Blaise had also mentioned a letter he had just received from Robert in Oxford. Not from Boyle, but his assistant, Robert Hooke. The young man was eager to explain his fanciful idea of a system of communication towers, that could relay a message across vast distances in visual symbols, in light speed. The towers should of course be equipped with powerful telescopes, so Robert had been asking if Blaise could introduce him to Baruch Spinoza, whose lenses were known to be the best in the world. But there was more. Robert was also keen to learn more about the Pascaline machines, the mechanical calculators Blaise had invented and built. What if every tower was also equipped with a Pascaline? And what if the messages were to be encoded with Bacon’s cipher, not to encrypt them, but to represent them in either-or symbols, sort of “binary code”, so that a mechanical calculator could run operations on them, faster than any human can? Blaise had explained the letter with a laugh, but now François understood something.
Natura abhorret a vacuo. Young Robert’s idea would inevitably come to life, to occupy a space that needed it most. And that space was not politics, military matters, or entertainment, but communication of science. The members of Respublica Literaria, the ingenuous theorists, inventors, experimenters of the world, those very brightest minds alive in this beginning era of Enlightenment, they shall joyously and immediately embrace the opportunities this technology brings forth.
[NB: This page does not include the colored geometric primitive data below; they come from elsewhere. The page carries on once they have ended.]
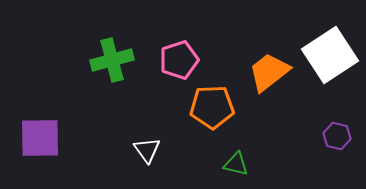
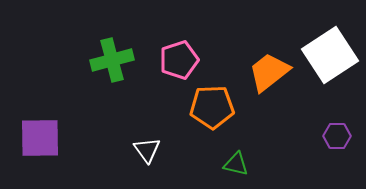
purple hexagon: rotated 12 degrees counterclockwise
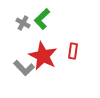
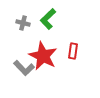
green L-shape: moved 6 px right
gray cross: rotated 16 degrees counterclockwise
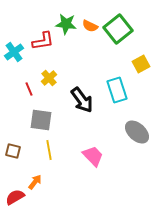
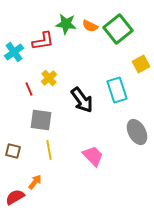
gray ellipse: rotated 20 degrees clockwise
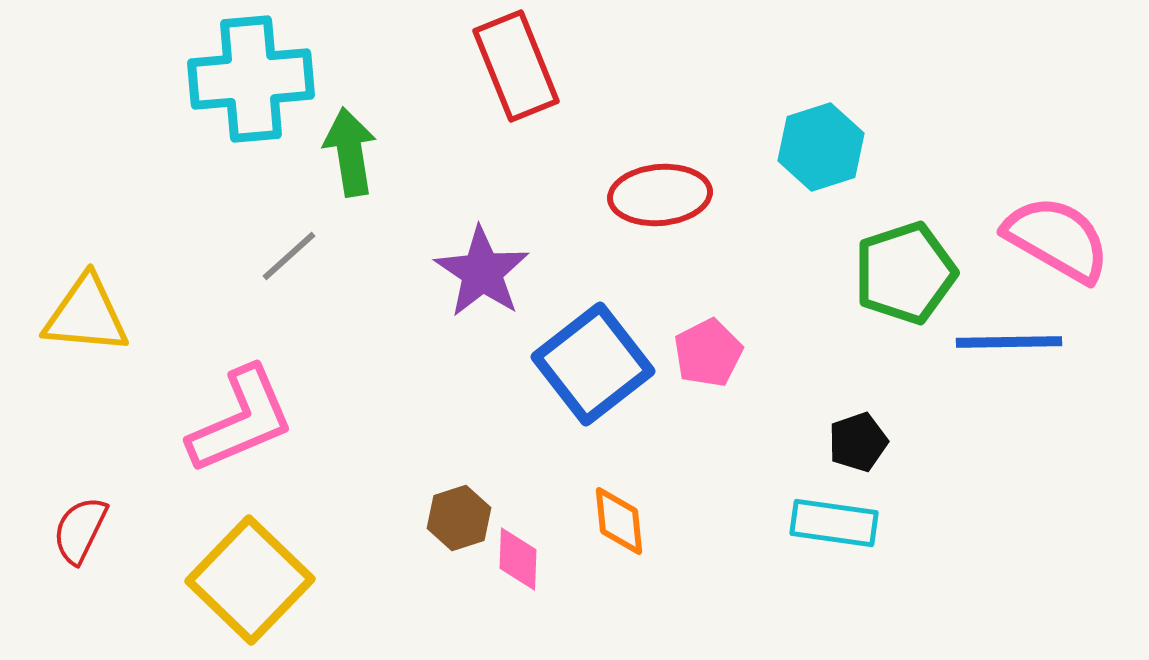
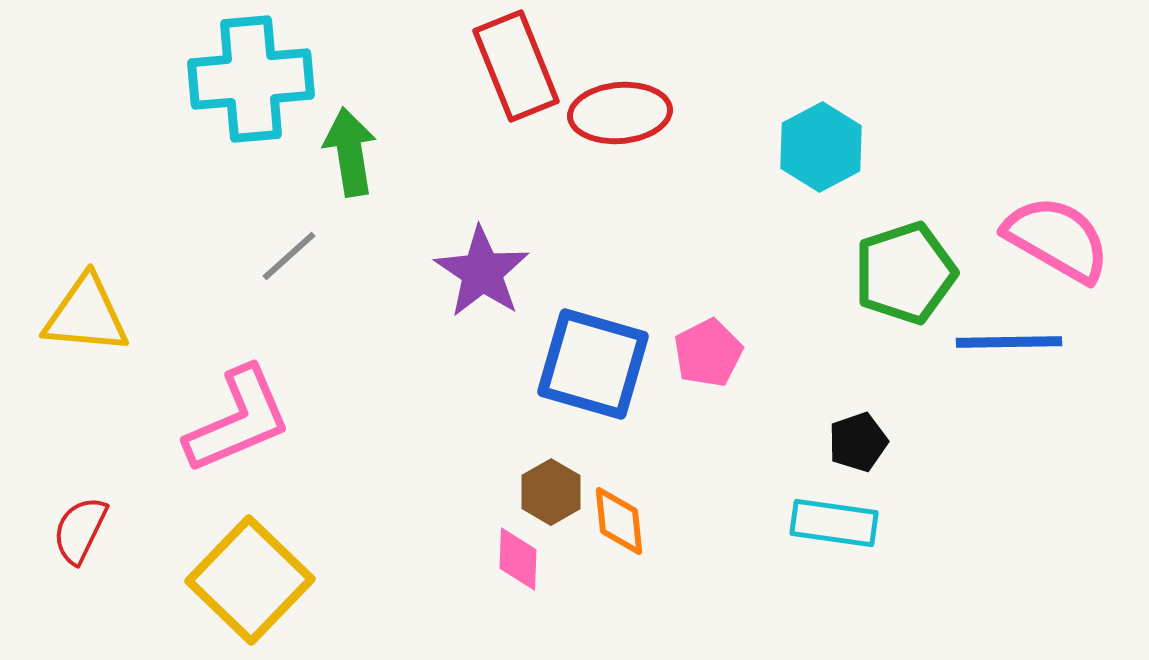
cyan hexagon: rotated 10 degrees counterclockwise
red ellipse: moved 40 px left, 82 px up
blue square: rotated 36 degrees counterclockwise
pink L-shape: moved 3 px left
brown hexagon: moved 92 px right, 26 px up; rotated 12 degrees counterclockwise
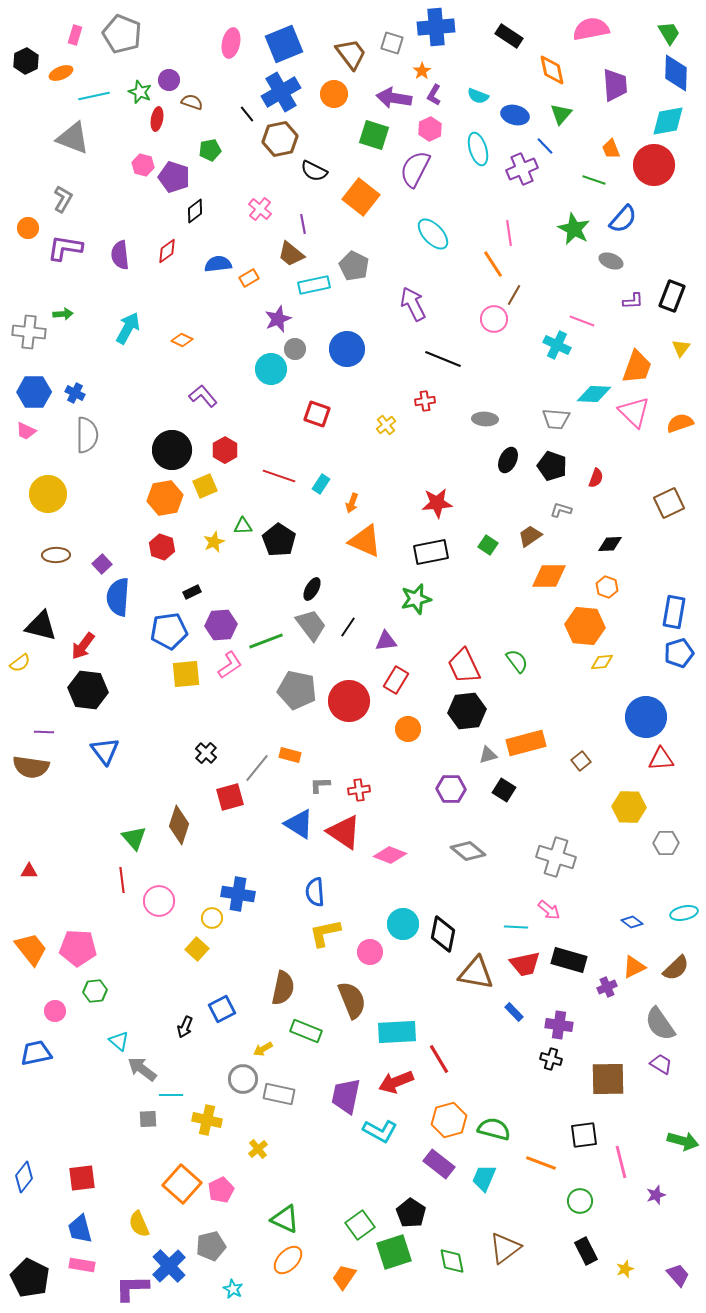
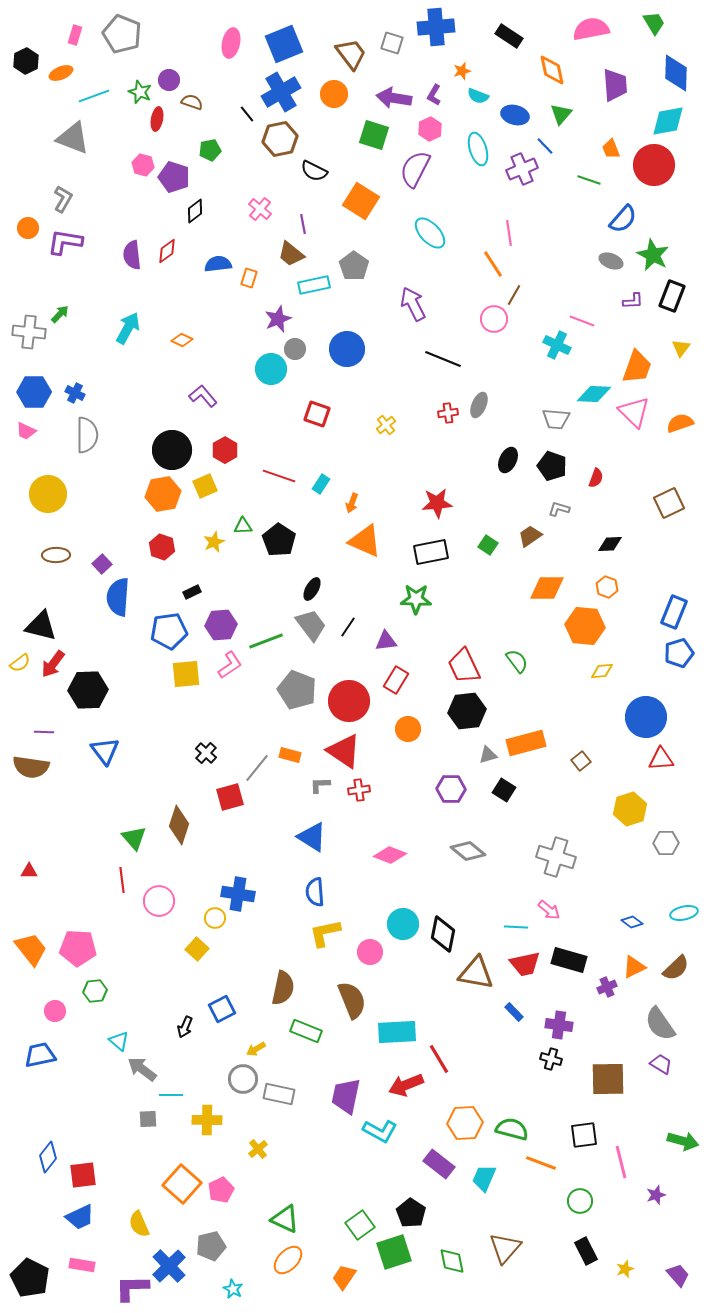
green trapezoid at (669, 33): moved 15 px left, 10 px up
orange star at (422, 71): moved 40 px right; rotated 18 degrees clockwise
cyan line at (94, 96): rotated 8 degrees counterclockwise
green line at (594, 180): moved 5 px left
orange square at (361, 197): moved 4 px down; rotated 6 degrees counterclockwise
green star at (574, 229): moved 79 px right, 26 px down
cyan ellipse at (433, 234): moved 3 px left, 1 px up
purple L-shape at (65, 248): moved 6 px up
purple semicircle at (120, 255): moved 12 px right
gray pentagon at (354, 266): rotated 8 degrees clockwise
orange rectangle at (249, 278): rotated 42 degrees counterclockwise
green arrow at (63, 314): moved 3 px left; rotated 42 degrees counterclockwise
red cross at (425, 401): moved 23 px right, 12 px down
gray ellipse at (485, 419): moved 6 px left, 14 px up; rotated 70 degrees counterclockwise
orange hexagon at (165, 498): moved 2 px left, 4 px up
gray L-shape at (561, 510): moved 2 px left, 1 px up
orange diamond at (549, 576): moved 2 px left, 12 px down
green star at (416, 599): rotated 16 degrees clockwise
blue rectangle at (674, 612): rotated 12 degrees clockwise
red arrow at (83, 646): moved 30 px left, 18 px down
yellow diamond at (602, 662): moved 9 px down
black hexagon at (88, 690): rotated 9 degrees counterclockwise
gray pentagon at (297, 690): rotated 9 degrees clockwise
yellow hexagon at (629, 807): moved 1 px right, 2 px down; rotated 20 degrees counterclockwise
blue triangle at (299, 824): moved 13 px right, 13 px down
red triangle at (344, 832): moved 81 px up
yellow circle at (212, 918): moved 3 px right
yellow arrow at (263, 1049): moved 7 px left
blue trapezoid at (36, 1053): moved 4 px right, 2 px down
red arrow at (396, 1082): moved 10 px right, 3 px down
yellow cross at (207, 1120): rotated 12 degrees counterclockwise
orange hexagon at (449, 1120): moved 16 px right, 3 px down; rotated 12 degrees clockwise
green semicircle at (494, 1129): moved 18 px right
blue diamond at (24, 1177): moved 24 px right, 20 px up
red square at (82, 1178): moved 1 px right, 3 px up
blue trapezoid at (80, 1229): moved 12 px up; rotated 100 degrees counterclockwise
brown triangle at (505, 1248): rotated 12 degrees counterclockwise
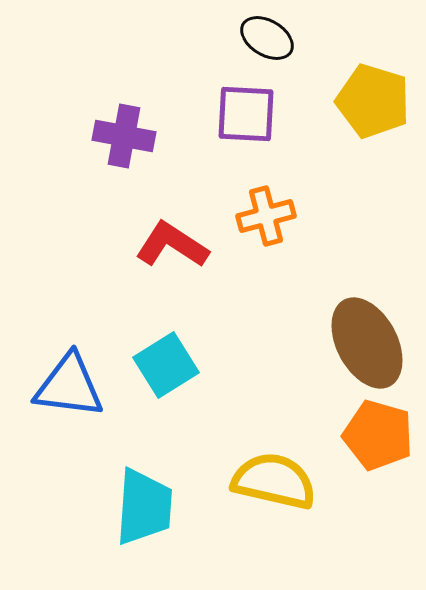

Scientific correspondence on paper would be the first thing to end, because the network of semaphores and pascalines would carry the newest thoughts from Wien to London in just hours, from Leiden to Paris in minutes.
François could see it now. Just a few more years, a decade at the most, and everything will be different in scientific communication. The idea of a prestigious periodic pamphlet printed in Paris, as a vehicle for communicating science? That was an idea dead on arrival, at this late stage of modernity, Anno Domini 1662.
“You know what Denis, just forget about the whole thing. Any wine left?”